Heutzutage, im Zeitalter der Informations- und Wissensgesellschaft, stellt Bildung ein wesentliches Element dar. Kinder und Jugendliche wachsen mit Multimedia und Computerspielen auf und sind mit IKT Technologien bestens vertraut. Gleichzeitig gewinnt die „creative industry“ – und hierbei vor allem die Spielebranche – immer mehr an Bedeutung. Spiele und Spieletechnologie wird nicht mehr nur zur reinen Unterhaltung, sondern auch für andere, ernstafte Zwecke wie Aus-, Fort- und Weiterbildung (incl.
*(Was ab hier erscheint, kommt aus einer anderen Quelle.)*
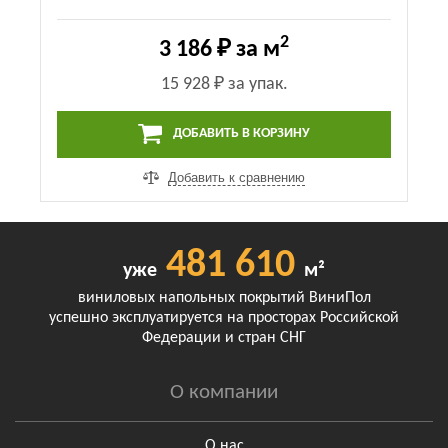
2
3 186 ₽
за м
15 928 ₽
за упак.
ДОБАВИТЬ В КОРЗИНУ
Добавить к сравнению
481 610
уже
м²
виниловых напольных покрытий ВиниПол
успешно эксплуатируется на просторах Российской
Федерации и стран СНГ
О компании
О нас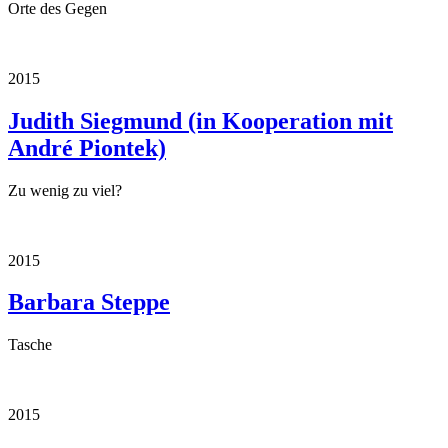
Orte des Gegen
2015
Judith Siegmund (in Kooperation mit
André Piontek)
Zu wenig zu viel?
2015
Barbara Steppe
Tasche
2015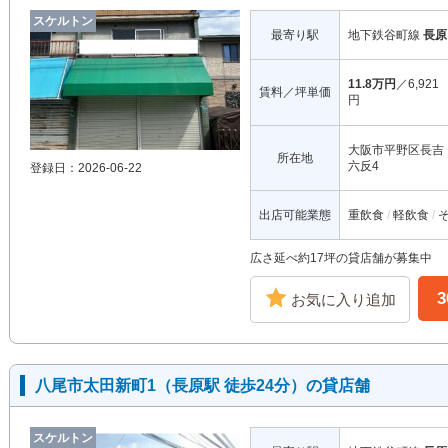
スケルトン
最寄り駅
地下鉄谷町線
長原
11.8万円
／6,921
賃料／坪単価
円
大阪市平野区長吉
所在地
六反4
登録日：2026-06-22
出店可能業態
重飲食
軽飲食
広さ延べ約17坪の貸店舗が募集中
お気に入り追加
八尾市太田新町1（長原駅 徒歩24分）の貸店舗
スケルトン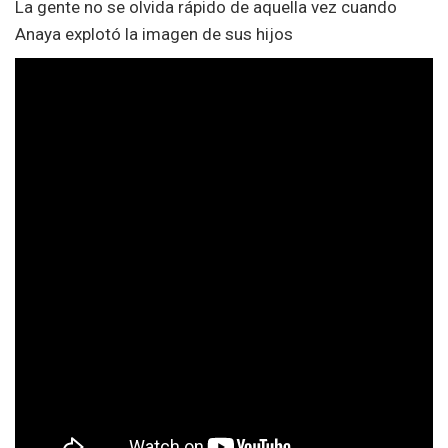
La gente no se olvida rápido de aquella vez cuando
Anaya explotó la imagen de sus hijos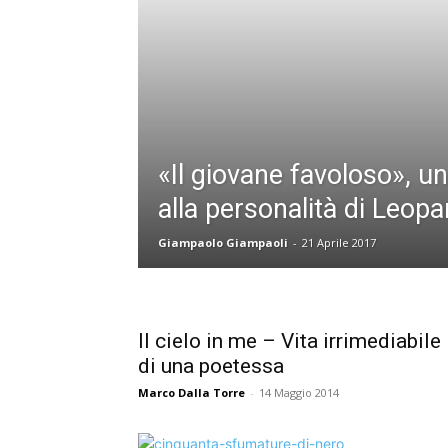
«Il giovane favoloso», u
alla personalità di Leopa
Giampaolo Giampaoli
-
21 Aprile 2017
Il cielo in me – Vita irrimediabile
di una poetessa
Marco Dalla Torre
-
14 Maggio 2014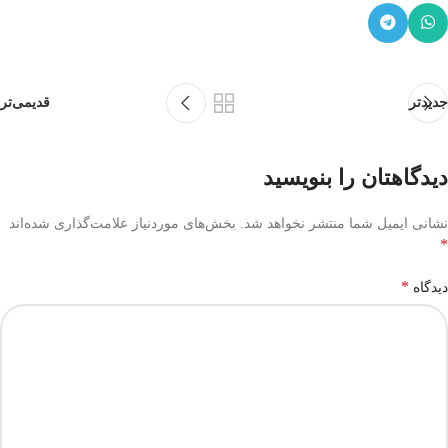
جدیدتر
قدیمی‌تر
دیدگاهتان را بنویسید
نشانی ایمیل شما منتشر نخواهد شد.
بخش‌های موردنیاز علامت‌گذاری شده‌اند
*
*
دیدگاه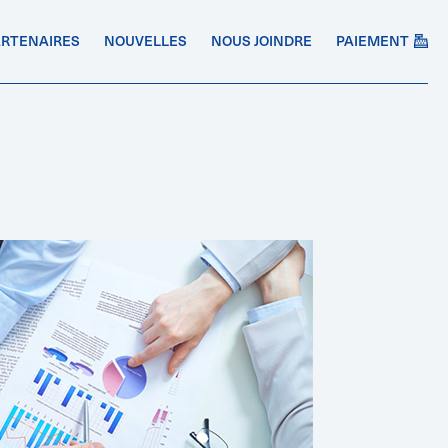
ARTENAIRES
NOUVELLES
NOUS JOINDRE
PAIEMENT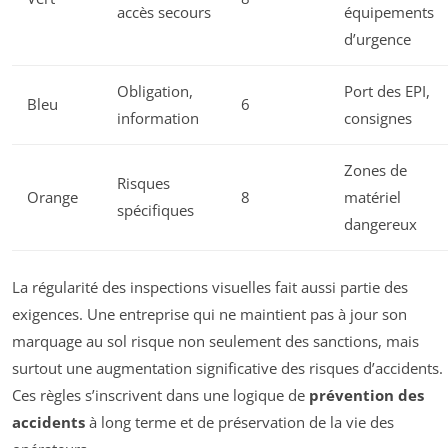
accès secours
équipements
d’urgence
Obligation,
Port des EPI,
Bleu
6
information
consignes
Zones de
Risques
Orange
8
matériel
spécifiques
dangereux
La régularité des inspections visuelles fait aussi partie des
exigences. Une entreprise qui ne maintient pas à jour son
marquage au sol risque non seulement des sanctions, mais
surtout une augmentation significative des risques d’accidents.
Ces règles s’inscrivent dans une logique de
prévention des
accidents
à long terme et de préservation de la vie des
Schulunterricht, Ausbildung, Hochschullehre, Training und Simulation), Werbung oder Sport und Gesundheit eingesetzt.

Aus Forschungssicht werden dabei – insbesondere im Kontext von collaborativen Lern- und Trainingsszenarien – verschiedene wissenschaftlich-technische Fragestellungen adressiert:

  • Verschmelzen von Lern- und Spielkonzepten sowie eine nahtlose Integration der Leistungsbeurteilung
  • Unterstützung von Anwendern (Autoren, Lehrer, Trainer, Moderatoren) bei der Erstellung und Steuerung von kollaborativen Lern- und Trainingsszenarien, z.B. via Game Mastering.
  • Bestimmung und Messung von Effekten des kollaborativen, spiele-basierten Lernens, einschließlich Lerneffektivität und Effizienz, der Nutzung von Spielekonzepten für bestimmte Aufgabenformate und Lernziele als auch Usability und User Experience Effekte.
  • Personalisierung und Adaption von kollaborativen Lern- und Trainingsszenarien; Berücksichtigung von individuellen Fähigkeiten und Kenntnissen bei der Gestaltung und Leitung/Moderation von Gruppen-Lernen und Training.

 

Diese Themen für kollaboratives Lernen werden in der (Weiter-)Entwicklung von StoryTec im Kontext von F&E Projekten wie Serious Games in der Hochschule konzeptionell berücksichtigt.